▶ _Task to complete_
Take each line in the entries below that holds "distance" and show it.
- Opening Delimiter -
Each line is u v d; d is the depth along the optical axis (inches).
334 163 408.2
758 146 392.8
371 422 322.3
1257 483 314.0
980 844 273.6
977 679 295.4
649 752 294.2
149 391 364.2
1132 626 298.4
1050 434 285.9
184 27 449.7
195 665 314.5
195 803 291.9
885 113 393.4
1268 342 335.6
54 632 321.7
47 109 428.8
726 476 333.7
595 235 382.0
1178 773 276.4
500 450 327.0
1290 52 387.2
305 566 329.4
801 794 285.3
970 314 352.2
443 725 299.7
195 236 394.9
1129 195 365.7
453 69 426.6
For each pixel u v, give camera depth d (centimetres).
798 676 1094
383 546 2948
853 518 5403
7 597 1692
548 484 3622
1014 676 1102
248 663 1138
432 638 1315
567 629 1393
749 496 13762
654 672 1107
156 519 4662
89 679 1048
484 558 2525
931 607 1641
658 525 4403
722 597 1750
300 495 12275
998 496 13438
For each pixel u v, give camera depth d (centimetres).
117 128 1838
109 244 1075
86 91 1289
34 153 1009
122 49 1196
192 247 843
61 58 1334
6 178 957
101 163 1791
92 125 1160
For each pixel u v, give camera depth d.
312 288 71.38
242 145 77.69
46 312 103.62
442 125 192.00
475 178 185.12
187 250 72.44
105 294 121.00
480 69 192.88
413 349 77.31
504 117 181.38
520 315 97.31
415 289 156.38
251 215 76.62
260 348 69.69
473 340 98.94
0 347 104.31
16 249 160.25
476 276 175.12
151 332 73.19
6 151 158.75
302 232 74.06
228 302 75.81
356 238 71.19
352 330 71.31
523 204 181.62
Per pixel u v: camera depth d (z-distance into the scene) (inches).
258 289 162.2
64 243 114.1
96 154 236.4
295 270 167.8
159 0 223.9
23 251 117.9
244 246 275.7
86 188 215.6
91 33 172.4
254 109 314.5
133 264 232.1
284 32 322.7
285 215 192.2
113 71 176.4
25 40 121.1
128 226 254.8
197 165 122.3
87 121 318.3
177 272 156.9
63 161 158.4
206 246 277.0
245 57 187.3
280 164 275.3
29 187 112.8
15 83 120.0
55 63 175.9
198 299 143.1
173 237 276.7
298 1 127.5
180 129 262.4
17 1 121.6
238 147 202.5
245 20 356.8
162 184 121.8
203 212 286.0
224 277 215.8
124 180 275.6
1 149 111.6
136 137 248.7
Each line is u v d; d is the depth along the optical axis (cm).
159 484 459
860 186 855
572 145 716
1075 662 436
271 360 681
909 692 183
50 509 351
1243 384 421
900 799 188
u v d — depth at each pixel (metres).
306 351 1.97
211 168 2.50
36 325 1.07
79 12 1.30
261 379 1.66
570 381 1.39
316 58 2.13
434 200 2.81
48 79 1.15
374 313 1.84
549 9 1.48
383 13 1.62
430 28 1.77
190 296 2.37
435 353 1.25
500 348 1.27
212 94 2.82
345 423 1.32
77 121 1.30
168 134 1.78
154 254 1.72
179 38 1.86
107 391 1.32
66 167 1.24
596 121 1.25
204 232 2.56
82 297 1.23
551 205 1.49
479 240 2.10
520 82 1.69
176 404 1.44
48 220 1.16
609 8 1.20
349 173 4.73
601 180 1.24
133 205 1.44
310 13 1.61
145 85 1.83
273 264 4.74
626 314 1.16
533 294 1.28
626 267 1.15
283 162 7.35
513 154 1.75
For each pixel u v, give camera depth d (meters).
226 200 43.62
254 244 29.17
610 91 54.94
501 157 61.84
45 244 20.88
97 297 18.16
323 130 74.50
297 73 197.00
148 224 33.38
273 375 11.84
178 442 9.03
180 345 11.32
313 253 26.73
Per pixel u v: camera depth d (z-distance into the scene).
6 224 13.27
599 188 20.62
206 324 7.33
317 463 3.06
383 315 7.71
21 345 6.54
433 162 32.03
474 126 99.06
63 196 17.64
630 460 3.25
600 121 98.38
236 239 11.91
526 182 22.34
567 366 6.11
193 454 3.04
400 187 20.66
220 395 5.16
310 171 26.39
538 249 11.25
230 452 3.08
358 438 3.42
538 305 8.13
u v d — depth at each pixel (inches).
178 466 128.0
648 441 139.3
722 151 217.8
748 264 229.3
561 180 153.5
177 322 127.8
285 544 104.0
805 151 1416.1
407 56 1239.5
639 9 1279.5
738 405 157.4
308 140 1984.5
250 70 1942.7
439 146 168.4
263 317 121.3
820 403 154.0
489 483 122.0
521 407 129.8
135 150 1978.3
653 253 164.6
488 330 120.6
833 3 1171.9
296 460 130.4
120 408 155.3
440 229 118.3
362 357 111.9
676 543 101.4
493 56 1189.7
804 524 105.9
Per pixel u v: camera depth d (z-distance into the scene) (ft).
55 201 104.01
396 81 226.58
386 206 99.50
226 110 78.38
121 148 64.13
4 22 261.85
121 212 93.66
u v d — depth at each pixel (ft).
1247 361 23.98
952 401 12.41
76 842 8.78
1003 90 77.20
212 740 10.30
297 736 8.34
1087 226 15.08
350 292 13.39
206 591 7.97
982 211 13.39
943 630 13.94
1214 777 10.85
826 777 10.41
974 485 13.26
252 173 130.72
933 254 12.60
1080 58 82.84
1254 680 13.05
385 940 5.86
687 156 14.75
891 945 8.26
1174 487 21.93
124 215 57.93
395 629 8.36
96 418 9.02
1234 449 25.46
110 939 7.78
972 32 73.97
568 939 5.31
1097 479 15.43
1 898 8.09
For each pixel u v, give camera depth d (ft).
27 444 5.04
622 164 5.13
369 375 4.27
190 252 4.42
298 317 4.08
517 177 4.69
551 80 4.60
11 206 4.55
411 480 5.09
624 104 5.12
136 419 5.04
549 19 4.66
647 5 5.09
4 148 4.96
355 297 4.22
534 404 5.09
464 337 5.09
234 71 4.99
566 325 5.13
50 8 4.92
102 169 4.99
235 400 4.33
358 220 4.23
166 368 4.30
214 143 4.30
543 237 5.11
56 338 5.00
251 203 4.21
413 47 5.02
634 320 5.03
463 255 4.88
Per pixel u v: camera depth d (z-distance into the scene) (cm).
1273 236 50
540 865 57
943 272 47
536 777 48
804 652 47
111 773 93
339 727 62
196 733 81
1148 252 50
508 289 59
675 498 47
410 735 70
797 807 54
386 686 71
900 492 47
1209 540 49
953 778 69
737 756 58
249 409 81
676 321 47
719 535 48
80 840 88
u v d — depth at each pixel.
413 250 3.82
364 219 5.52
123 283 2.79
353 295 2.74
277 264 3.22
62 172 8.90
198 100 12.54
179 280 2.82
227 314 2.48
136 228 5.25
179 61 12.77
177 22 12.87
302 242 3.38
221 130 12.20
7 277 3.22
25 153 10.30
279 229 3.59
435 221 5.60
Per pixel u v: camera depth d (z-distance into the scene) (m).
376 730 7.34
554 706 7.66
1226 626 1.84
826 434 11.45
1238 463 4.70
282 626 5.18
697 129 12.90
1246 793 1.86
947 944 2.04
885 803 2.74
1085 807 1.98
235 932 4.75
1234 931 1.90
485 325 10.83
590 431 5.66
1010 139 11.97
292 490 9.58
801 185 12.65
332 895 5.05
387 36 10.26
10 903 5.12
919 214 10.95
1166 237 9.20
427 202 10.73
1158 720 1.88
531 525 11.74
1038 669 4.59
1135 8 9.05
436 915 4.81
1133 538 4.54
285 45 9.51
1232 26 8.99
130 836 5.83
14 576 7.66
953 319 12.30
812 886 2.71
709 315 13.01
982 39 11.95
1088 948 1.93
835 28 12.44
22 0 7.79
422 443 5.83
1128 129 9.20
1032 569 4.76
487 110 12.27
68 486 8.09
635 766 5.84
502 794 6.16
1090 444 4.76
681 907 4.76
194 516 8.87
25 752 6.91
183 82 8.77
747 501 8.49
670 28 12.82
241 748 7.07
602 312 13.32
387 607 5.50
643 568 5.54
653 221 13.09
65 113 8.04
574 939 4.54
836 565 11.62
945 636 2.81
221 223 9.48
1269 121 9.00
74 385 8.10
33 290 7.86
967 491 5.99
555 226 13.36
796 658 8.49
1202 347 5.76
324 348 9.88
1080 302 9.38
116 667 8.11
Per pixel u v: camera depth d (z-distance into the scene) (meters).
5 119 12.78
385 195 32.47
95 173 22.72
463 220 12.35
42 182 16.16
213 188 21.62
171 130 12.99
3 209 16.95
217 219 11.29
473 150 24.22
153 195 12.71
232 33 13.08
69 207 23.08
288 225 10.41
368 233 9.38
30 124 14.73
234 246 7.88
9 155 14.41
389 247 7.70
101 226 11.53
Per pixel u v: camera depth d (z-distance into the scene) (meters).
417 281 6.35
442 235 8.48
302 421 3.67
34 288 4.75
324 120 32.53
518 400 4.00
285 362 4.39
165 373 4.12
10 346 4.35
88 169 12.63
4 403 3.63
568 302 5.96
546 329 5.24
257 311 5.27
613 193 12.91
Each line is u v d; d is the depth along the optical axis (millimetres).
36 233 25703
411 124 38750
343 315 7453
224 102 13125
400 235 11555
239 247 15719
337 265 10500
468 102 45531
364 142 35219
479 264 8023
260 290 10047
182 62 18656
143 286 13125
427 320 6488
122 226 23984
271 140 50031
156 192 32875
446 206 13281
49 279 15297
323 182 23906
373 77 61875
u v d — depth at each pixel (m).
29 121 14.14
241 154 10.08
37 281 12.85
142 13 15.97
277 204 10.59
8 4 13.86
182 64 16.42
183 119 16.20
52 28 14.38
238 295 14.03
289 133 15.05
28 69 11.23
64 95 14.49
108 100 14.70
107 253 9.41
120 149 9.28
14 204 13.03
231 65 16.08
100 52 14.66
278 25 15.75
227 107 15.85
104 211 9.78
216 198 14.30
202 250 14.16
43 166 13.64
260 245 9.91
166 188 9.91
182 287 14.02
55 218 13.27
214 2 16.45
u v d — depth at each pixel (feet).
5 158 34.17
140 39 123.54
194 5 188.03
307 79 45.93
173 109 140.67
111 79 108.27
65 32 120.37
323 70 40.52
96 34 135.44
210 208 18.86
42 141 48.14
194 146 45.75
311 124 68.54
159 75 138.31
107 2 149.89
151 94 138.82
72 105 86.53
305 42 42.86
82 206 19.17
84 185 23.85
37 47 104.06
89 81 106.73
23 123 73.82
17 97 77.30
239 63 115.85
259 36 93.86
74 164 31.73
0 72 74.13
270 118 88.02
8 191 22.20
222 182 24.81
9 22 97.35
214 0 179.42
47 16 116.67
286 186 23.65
- Closing Delimiter -
▶ _Solution to the problem_
Per pixel u v: camera depth d (z-distance into the scene) (inches).
Per pixel u v: camera depth d (z-distance into the scene).
Per pixel u v: camera depth d (z-distance into the scene) (ft).
Per pixel u v: camera depth d (z-distance into the scene) (cm).
Per pixel u v: camera depth d (z-distance into the scene) (m).
Per pixel u v: camera depth d (z-distance into the scene) (meters).
Per pixel u v: camera depth d (z-distance into the scene) (meters).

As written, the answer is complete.